Assignment: Copy, from the material below, each line where "right" shows up.

Records supplied:

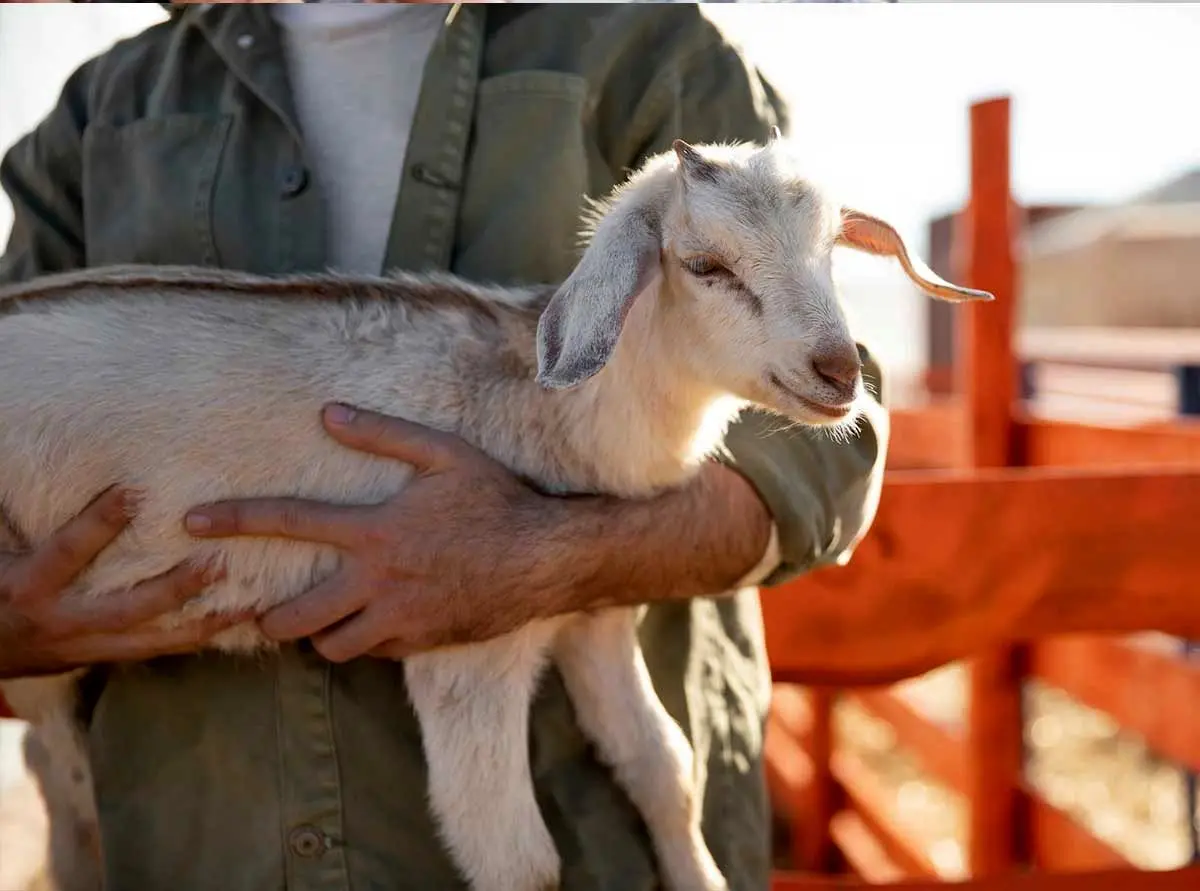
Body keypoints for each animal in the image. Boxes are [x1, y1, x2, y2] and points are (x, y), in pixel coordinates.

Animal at [0, 139, 988, 891]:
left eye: (831, 253)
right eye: (705, 265)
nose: (839, 370)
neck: (544, 406)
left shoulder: (592, 614)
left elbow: (666, 767)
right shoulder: (465, 648)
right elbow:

Expected output:
right eye: (705, 265)
right shoulder: (465, 648)
right elbow:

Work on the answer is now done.